La primera novela de Julián López, Una muchacha muy bella, tiene dos notables cualidades: su prosa -bella, luminosa- y la construcción y solidez del punto del vista del protagonista, un chico de menos de diez años, durante los años del terrorismo de Estado.

13 de Enero de 2021

Por @matupandeiro

Es a través de un chico de unos diez años, porteño, y durante la segunda parte de la década del 70 -una marca temporal insoslayable para cualquier obra artística argentina- que los lectores nos introducimos, paso a paso, plano a plano, detalle a detalle, en las peripecias que vive junto su madre, una joven mujer que con el transcurso de la narración uno va infirieron que está comprometida con la militancia política de su tiempo. No hay figura paterna ni otros familiares.
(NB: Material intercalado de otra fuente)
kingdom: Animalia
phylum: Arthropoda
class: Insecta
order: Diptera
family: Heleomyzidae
Solo ellos dos, quienes viven en un departamento discreto, y al que se accede por un pasillo, en el que también vive una vecina, quien queda a cargo del nene cuando la muchacha muy bella se ausenta.

Una muchacha muy bella (Eterna Cadencia, 2013) retrata un mundo íntimo, en el que el nene da cuenta no solo de su tiempo, su universo, sino también del amor que siente por su madre, tan bella como inquietante.
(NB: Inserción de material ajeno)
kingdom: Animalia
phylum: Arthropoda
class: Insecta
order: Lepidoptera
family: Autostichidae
López escribe con una belleza deslumbrante. Puede dedicarle una página a la descripción de un vestido, un juego de vajilla, una postal, o cinco páginas a una de las pocas escenas que transcurren en el espacio público, en el Jardín Botánico de Palermo, con una precisión extrema, ya que explora el lenguaje en toda su dimensión, un asunto que para los que leemos y escribimos resulta ser un pizarrón a cielo abierto, y en muchos casos, la necesidad de ir a la biblioteca a buscar el diccionario.

El punto de vista del nene, construido por el narrador en un tiempo presente histórico, está muy bien logrado, a través de una prosa con destellos de destreza poética, y aparte muy ajustada, verosímil, con respecto a la sensibilidad del pequeño hijo de una militante que, a pesar de las urgencias, siempre tenía tiempo para arrodillarse, ponerse a la altura de sus ojos, y ofrecerle las palabras justas, darle un beso en la mejilla, o prometerle para el otro día el desayuno más sabroso del mundo.

No es nada sencillo ponerse en la piel de un chico y construir su mirada del mundo que uno tiene, goza o padece a esa edad, y más aun si se tiene en cuenta que ahí nomás, del otro lado de la puerta, acecha la muerte. Sin dudas la novela pasa a engrosar la lista de historias sobre la dictadura genocida del 76, junto a La casa de los conejos, de Laura Alcoba, o Kamchatka, de Marcelo Figueras, en las los y las narradoras son chicos de diez años, o menos.

López también tiene publicadas los libros La ilusión de los mamíferos (2018), El día inútil (2019) y Meteoro (2020).

Durante la mayor parte de la historia uno tiene la sensación de vamos hacia un final irremediablemente violento, ya que el terrorismo de Estado forma parte de nuestro inconsciente colectivo, y porque aparte el autor va tirando algunas pistas que permiten construir ese inequívoco final. Es en los dos últimos dos capítulos donde se devela la intriga, de una manera abrupta, quizá, cuando el chico ya es mayor de edad, y donde uno se queda siente en el pecho una sensación de vacío, o nostalgia, por no poder seguir pegado al hombo del nene.

También se produce un quiebre con el tono que caracterizó al texto hasta ese momento. Y es lógico, porque el narrador creció, dejó atrás esa infancia cargada de inocencia.

El texto arranca así: “Mi madre es una muchacha muy bella. Tenía la piel pálida y opaca, hasta podría aventurarme a decir que azulina, un destello que la hacía única y de una aristocracia natural, lejana a toda trivialidad mundana”.